Division of Endocrinology, Metabolism, and Diabetes, Department of Medicine, University of Colorado Anschutz Medical Campus, P.O. Box 6511, MS 8106, Aurora, Colorado 80045, USA.
J Clin Endocrinol Metab. 2012 May;97(5):1663-72. doi: 10.1210/jc.2011-3172. Epub 2012 Feb 22.
Type 1 diabetes is known to be a state of insulin resistance; however, the tissues involved in whole-body insulin resistance are less well known. It is unclear whether insulin resistance is due to glucose toxicity in the post-Diabetes Control and Complications Trial era of tighter glucose control.
We performed this study to determine muscle and liver insulin sensitivity individuals with type 1 diabetes after overnight insulin infusion to lower fasting glucose concentration.
DESIGN, PATIENTS, AND METHODS: Fifty subjects [25 controls without and 25 individuals with type 1 diabetes (diabetes duration 22.9 ± 1.7 yr, without known end organ damage] were frequency matched on age and body mass index by group and studied. After 3 d of dietary control and overnight insulin infusion to normalize glucose, we performed a three-stage hyperinsulinemic/euglycemic clamp infusing insulin at 4, 8, and 40 mU/m(2) · min. Glucose metabolism was quantified using an infusion of [6,6-(2)H(2)]glucose. Hepatic insulin sensitivity was measured using the insulin IC(50) for glucose rate of appearance (Ra), whereas muscle insulin sensitivity was measured using the glucose rate of disappearance during the highest insulin dose.

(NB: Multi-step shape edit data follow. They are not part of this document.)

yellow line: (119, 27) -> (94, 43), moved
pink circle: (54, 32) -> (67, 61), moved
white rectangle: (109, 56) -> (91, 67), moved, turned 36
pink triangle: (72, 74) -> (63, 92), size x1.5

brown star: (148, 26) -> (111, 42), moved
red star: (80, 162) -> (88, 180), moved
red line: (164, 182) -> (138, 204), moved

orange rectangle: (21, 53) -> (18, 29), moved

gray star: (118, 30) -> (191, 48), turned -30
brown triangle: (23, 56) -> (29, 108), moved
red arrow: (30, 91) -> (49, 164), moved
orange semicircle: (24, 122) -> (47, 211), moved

Throughout the study, glucose Ra was significantly greater in individuals compared with those without type 1 diabetes. The concentration of insulin required for 50% suppression of glucose Ra was 2-fold higher in subjects with type 1 diabetes. Glucose rate of disappearance was significantly lower in individuals with type 1 diabetes during the 8- and 40-mU/m(2) · min stages.
Insulin resistance in liver and skeletal muscle was a significant feature in type 1 diabetes. Nevertheless, the etiology of insulin resistance was not explained by body mass index, percentage fat, plasma lipids, visceral fat, and physical activity and was also not fully explained by hyperglycemia.

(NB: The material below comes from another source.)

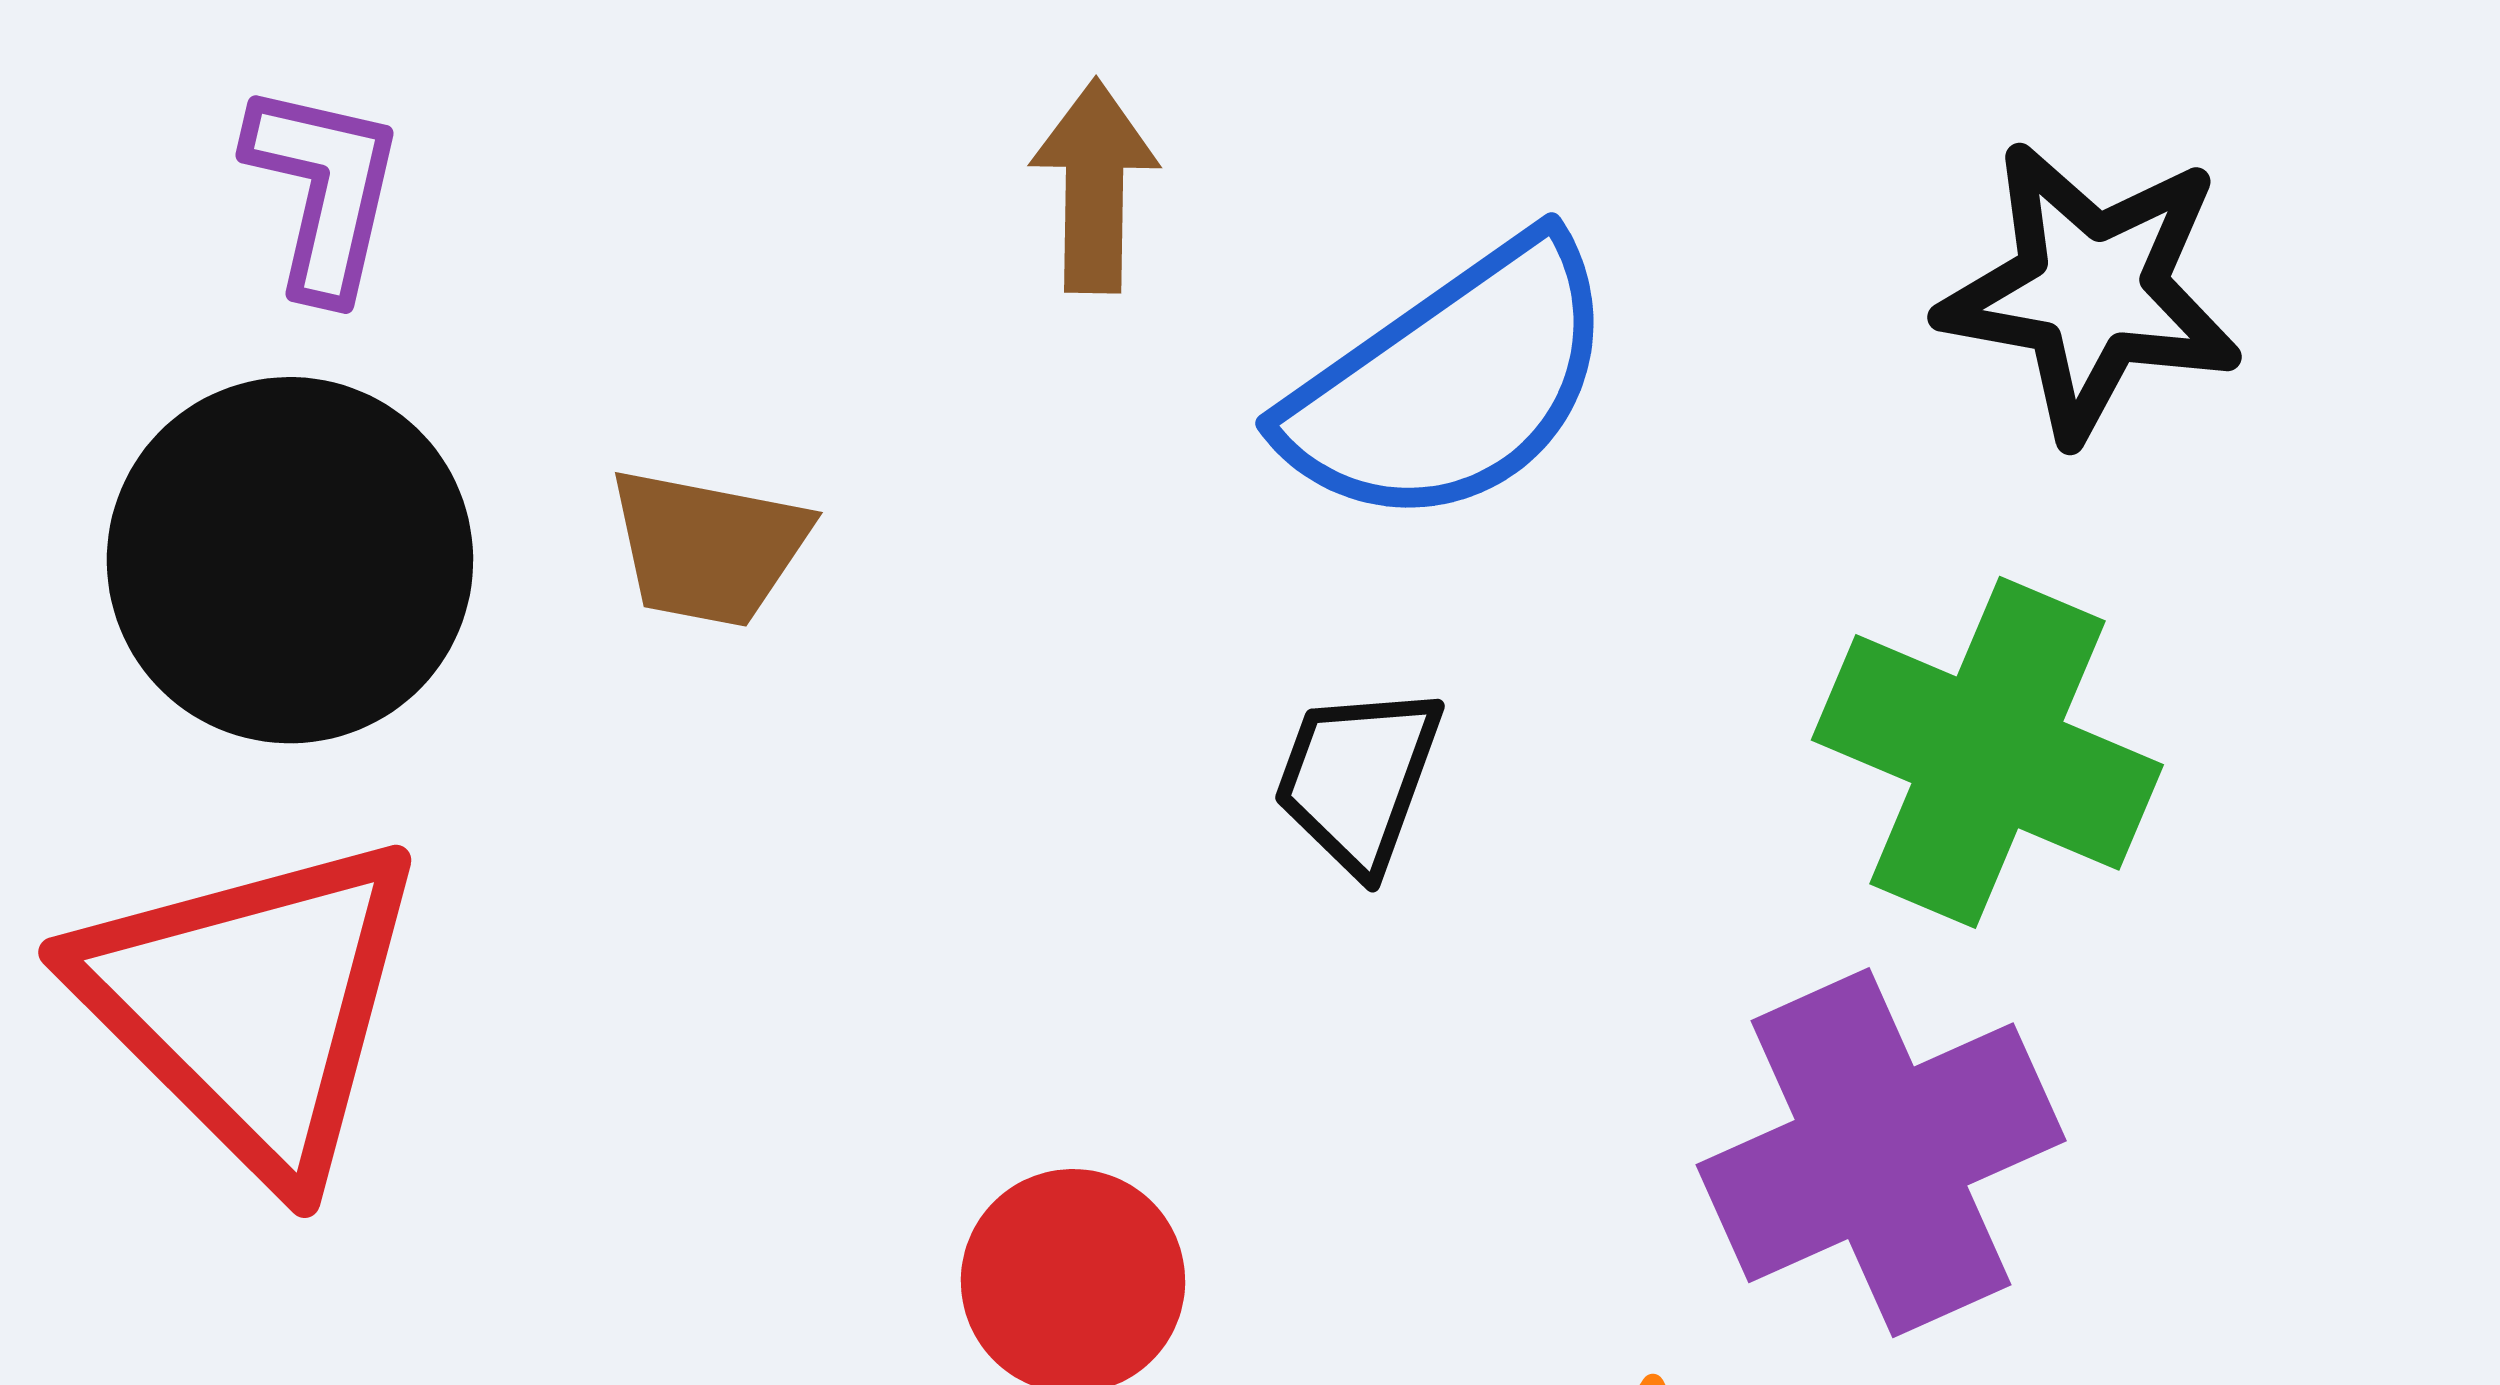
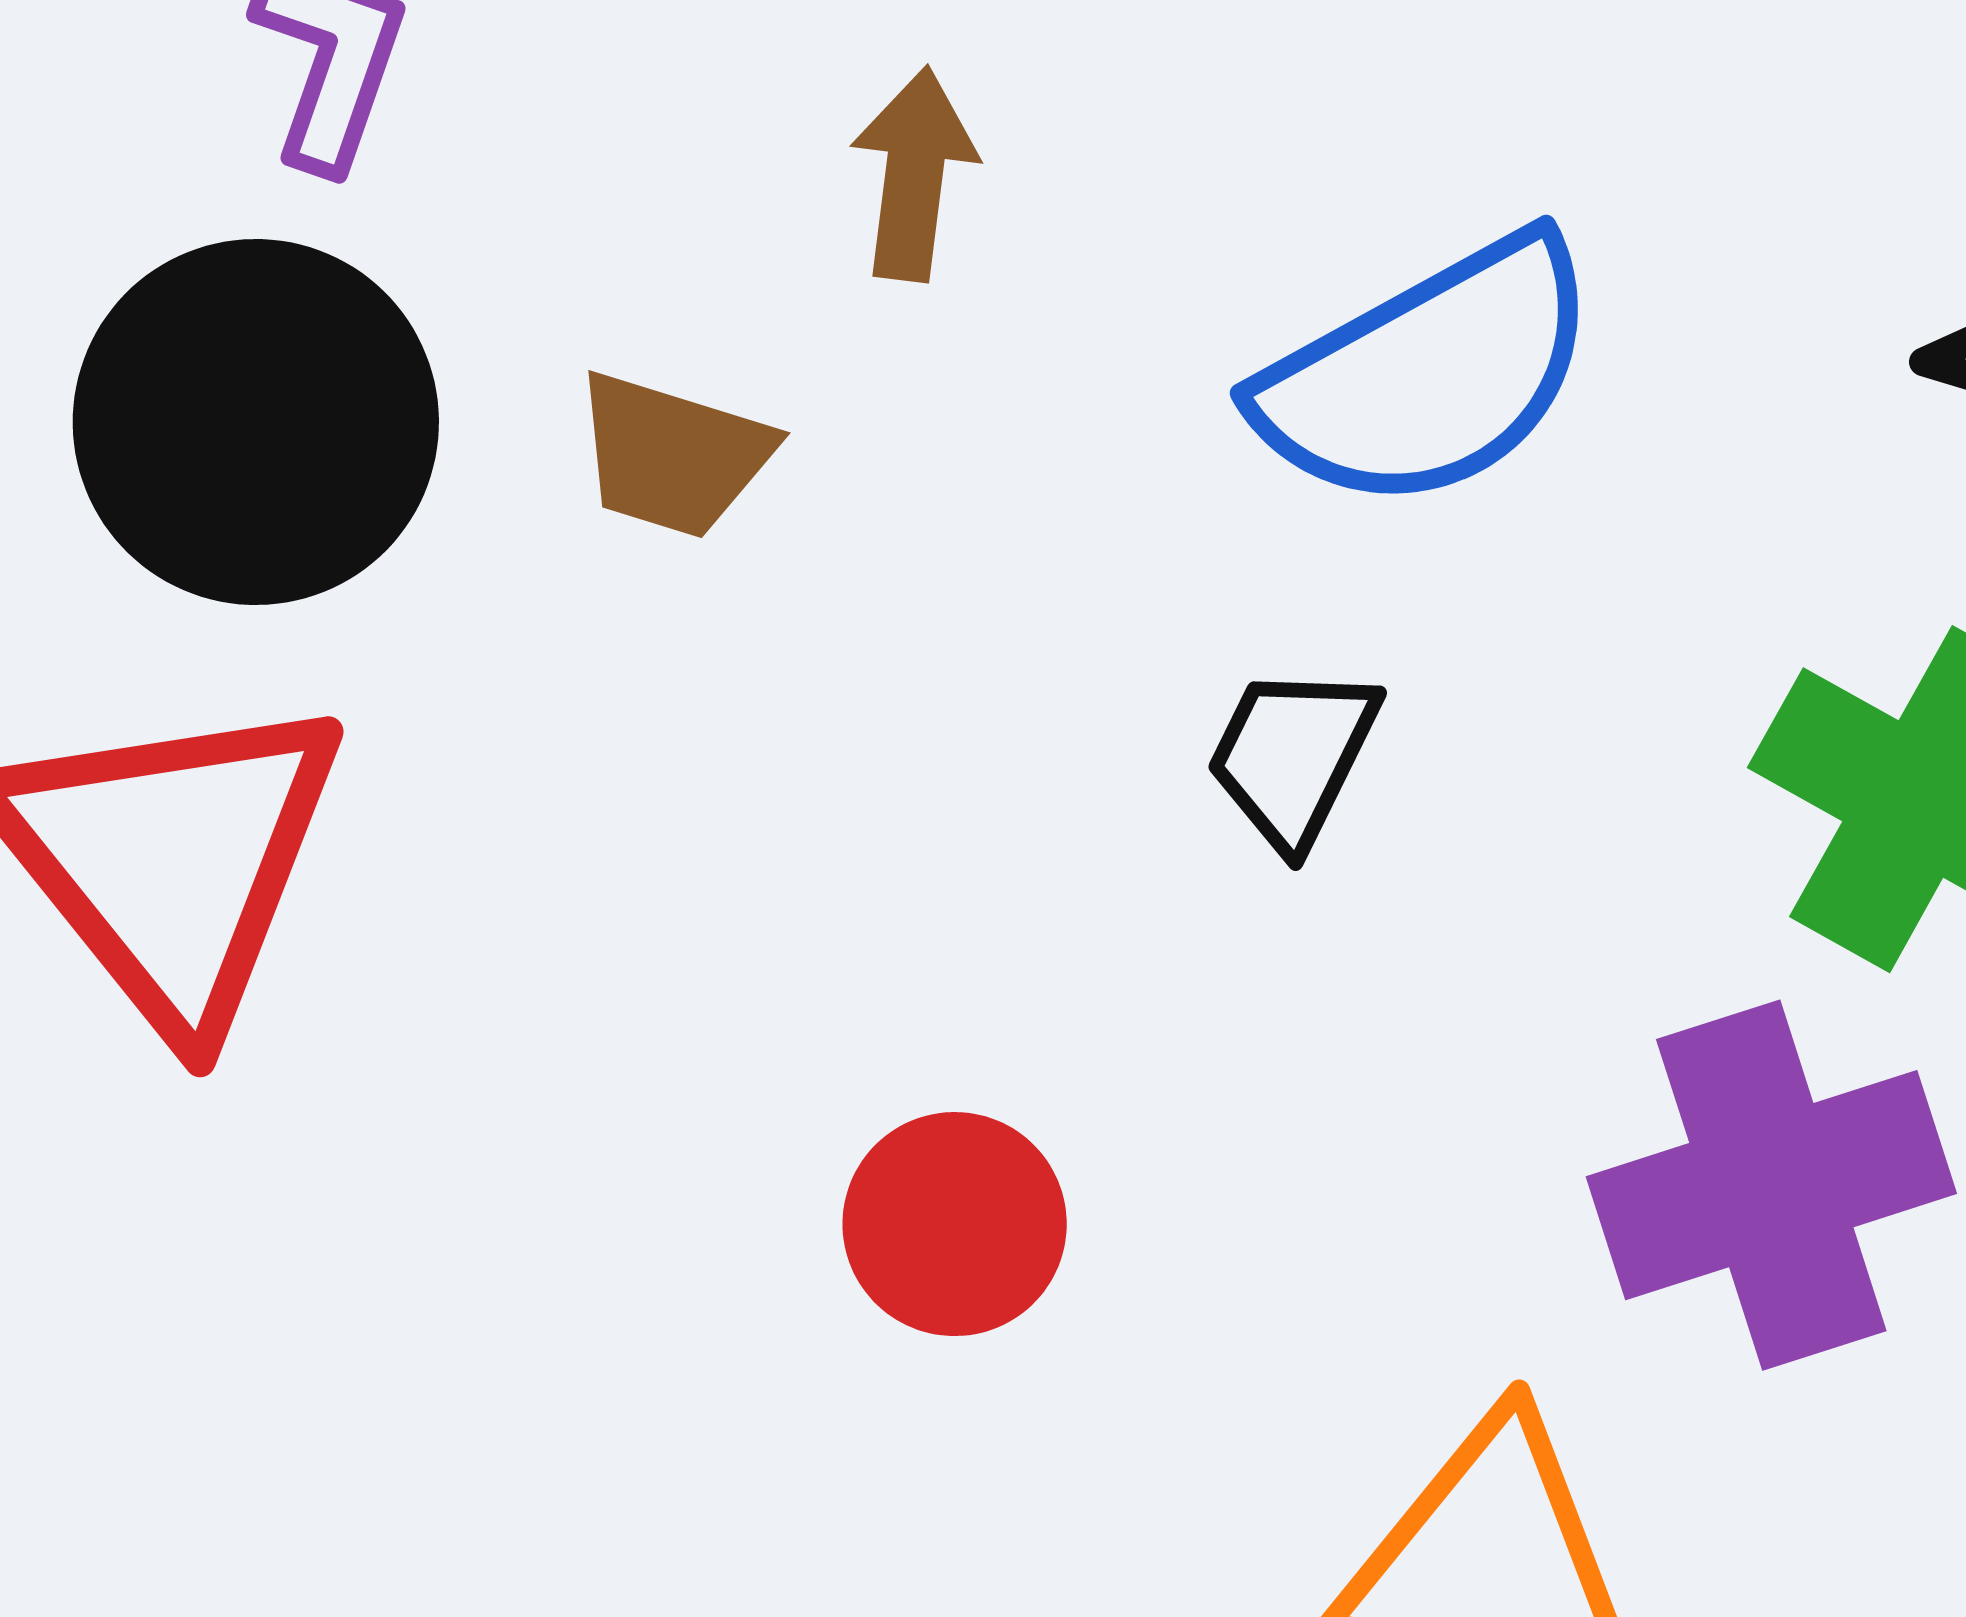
brown arrow: (1094, 186) -> (914, 174), moved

1 型糖尿病已知是一种胰岛素抵抗状态;然而,全身胰岛素抵抗涉及的组织尚不清楚。在糖尿病控制和并发症试验后严格控制血糖的时代,胰岛素抵抗是否由于葡萄糖毒性尚不清楚。
我们进行这项研究,以确定在隔夜胰岛素输注降低空腹血糖浓度后,1 型糖尿病个体的肌肉和肝脏胰岛素敏感性。
设计、患者和方法:50 名受试者[25 名无对照者和 25 名 1 型糖尿病患者(糖尿病病程 22.9 ± 1.7 年,无已知终末器官损伤)]按年龄和体重指数按组匹配进行研究。在 3 天的饮食控制和隔夜胰岛素输注以正常化血糖后,我们进行了三阶段高胰岛素-正常血糖钳夹,以 4、8 和 40 mU/m2·min 的速度输注胰岛素。葡萄糖代谢通过[6,6-(2)H2]葡萄糖输注进行量化。肝胰岛素敏感性通过胰岛素对葡萄糖出现率(Ra)的 IC50 来测量,而肌肉胰岛素敏感性通过在最高胰岛素剂量下的葡萄糖消失率来测量。
在整个研究过程中,Ra 在个体中明显高于无 1 型糖尿病者。1 型糖尿病患者的胰岛素抑制 50%葡萄糖 Ra 的浓度是对照组的 2 倍。在 8-和 40-mU/m2·min 阶段,1 型糖尿病患者的葡萄糖消失率明显降低。
肝和骨骼肌胰岛素抵抗是 1 型糖尿病的一个显著特征。然而,胰岛素抵抗的病因不能用体重指数、体脂百分比、血浆脂质、内脏脂肪和体力活动来解释,也不能完全用高血糖来解释。